Sandy Leonard Snaps
Photo courtesy of Sandy Leonard
Since the beginning of January Sandy, my friend of almost 50 years, has been doing daily posts about people, places and food on his blog, Sandy Leonard Snaps. A naturally great photographer and writer, Sandy also loves good food; we've traveled together to places like Paris, Zurich, and Istanbul, and throughout Italy where he took the photo above.
How well I remember that afternoon in May, 1988. Sandy and I had already been driving around Italy for a couple of weeks. Or rather, he was driving our rented powder-blue Fiat Panda and I was navigating, writing on a gigantically primitive laptop, or mapping out the next few days of travel. I was on a mission to see and taste Italian pastries and desserts and find some interesting recipes for my as yet unwritten book, Great Italian Desserts (Little, Brown, 1990), now out of print.
We rolled into Bari and I phoned Paola Pettini, the owner of a local cooking school.
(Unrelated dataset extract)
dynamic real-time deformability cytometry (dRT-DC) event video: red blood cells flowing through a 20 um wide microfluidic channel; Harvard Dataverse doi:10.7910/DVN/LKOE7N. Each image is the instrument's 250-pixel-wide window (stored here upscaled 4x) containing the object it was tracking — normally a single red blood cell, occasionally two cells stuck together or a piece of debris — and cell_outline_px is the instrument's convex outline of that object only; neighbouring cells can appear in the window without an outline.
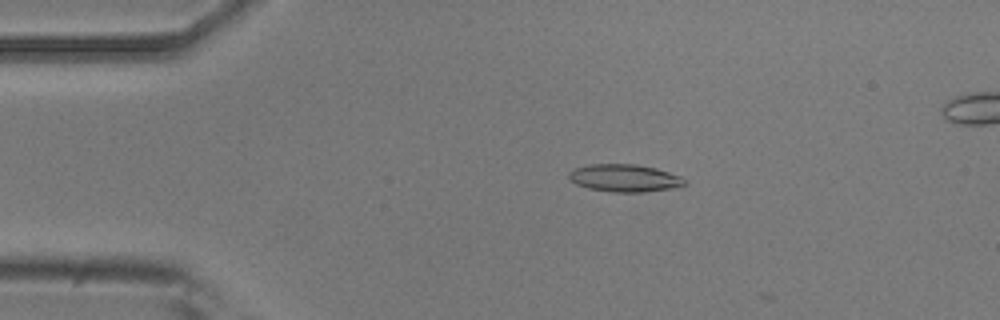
{"species": "common noctule bat (a hibernating species)", "species_latin": "Nyctalus noctula", "temperature_condition": "room temperature", "stored_images_in_passage": 11, "camera_frame_rate_fps": 3000, "um_per_image_px": 0.085, "animal": {"sex": "male", "body_mass_g": 20.5, "forearm_length_mm": 52.5}, "frame": {"image": 1, "passage_image": 10, "time_ms": 3.0, "image_size_px": [1000, 320], "cell_outline_px": [[688, 184], [668, 188], [644, 192], [612, 192], [588, 188], [576, 184], [568, 176], [568, 172], [576, 168], [592, 164], [636, 164], [656, 168], [684, 176], [688, 180]], "centroid_in_image_um": [53.14, 15.13], "position_along_channel_um": 31.9, "area_um2": 18.61}}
When we had visited Michi Ambrosi's cooking school in Naples at the beginning of the trip she had suggested contacting Paola. After we arrived at Paola's home she apoligized in slightly Roman accented Italian that she would be busy until mid-afternoon when she would have to conduct a meeting of 40 of her students who were contributing recipes to a cookbook project. She smiled a little devlishly and suggested that Sandy and I attend too, and that I should make some American desserts. I thought of the chef jacket I had packed "just in case" and realized I'd found the first reason to use it. "Now, what will you make?" Paola asked. I thought for a second and answered, "apple pie and chocolate chip cookies." My heart sank when she started asking for the recipes which I could easily enough rattle off in volume measure, but of course she wanted metric measurements. We agreed to pick her up and go over to the cooking school a few hours later. At her suggestion, we had lunch at the exquisite Vecchia Bari restaurant where our meal finished with the owner's mother, who loved to bake, arriving with dozens of tiny tartlets and other pastries she had made. When we asked for the check, we were told that we were guests of Signora Pettini.
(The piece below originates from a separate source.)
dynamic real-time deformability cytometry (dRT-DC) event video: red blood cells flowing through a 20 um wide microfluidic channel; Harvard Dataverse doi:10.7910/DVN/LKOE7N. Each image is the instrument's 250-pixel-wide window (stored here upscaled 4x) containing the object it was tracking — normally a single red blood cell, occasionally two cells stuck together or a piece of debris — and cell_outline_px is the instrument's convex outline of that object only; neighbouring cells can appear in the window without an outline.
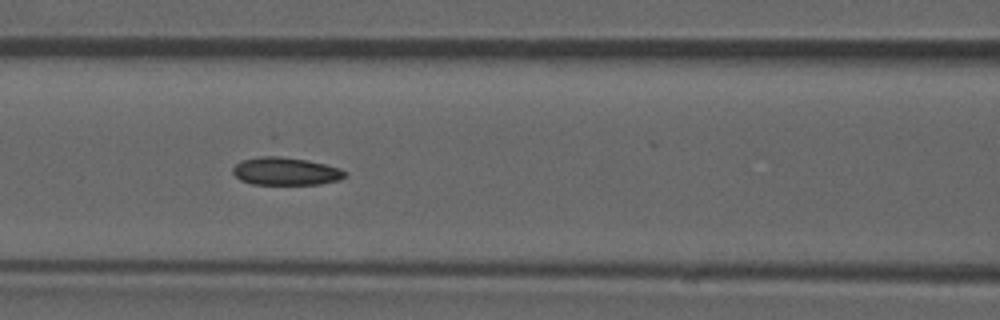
{"species": "common noctule bat (a hibernating species)", "species_latin": "Nyctalus noctula", "temperature_condition": "room temperature", "stored_images_in_passage": 53, "camera_frame_rate_fps": 3000, "um_per_image_px": 0.085, "animal": {"sex": "male", "forearm_length_mm": 52.5}, "frame": {"image": 1, "passage_image": 23, "time_ms": 7.333, "image_size_px": [1000, 320], "cell_outline_px": [[348, 176], [340, 180], [320, 184], [252, 184], [240, 180], [232, 172], [232, 168], [240, 160], [272, 152], [308, 160], [340, 168], [348, 172]], "centroid_in_image_um": [24.27, 14.51], "position_along_channel_um": 142.3, "area_um2": 19.07}, "authors_computed_cell_mechanics": {"area_um2": 18.3804, "velocity_mm_per_s": 3.8814, "shape_relaxation_time_tau1_ms": null, "shape_relaxation_time_tau2_ms": 4.3837, "deformation_change_tau1": null, "deformation_change_tau2": 0.0718}}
On the way to the cooking school, Paola confessed that she was terrified of being a passenger in a car and whenever we came to an intersection she shouted, "I get so angry!" suprising us by speaking in English for the first time. Later we realized that she had meant to say "frightened." Once there I went into what Sandy later described as my "professional mode" and scoured the shelves and drawers in the kitchen for the equipment I would need. The "Bari 40" started to trickle in and by the time they were all seated the noise level of their conversations had escalated to a deafening height.
Paola stood next to me during the demo, my first experience at public speaking in Italian, and helpfully supplied the word I was searching for every time I faltered. Twice during my demo Paola had to scream for silence, but everyone quieted down when the miniscule tastes of pie and cookies were handed around. It was Sandy's idea to take the group picture right before the cookbook meeting started. We left shortly after that to spend a few days in Grottaminarda, my mother's home town, just a couple of hours inland, going over the details of the day and the Bari 40 as we headed west on the highway.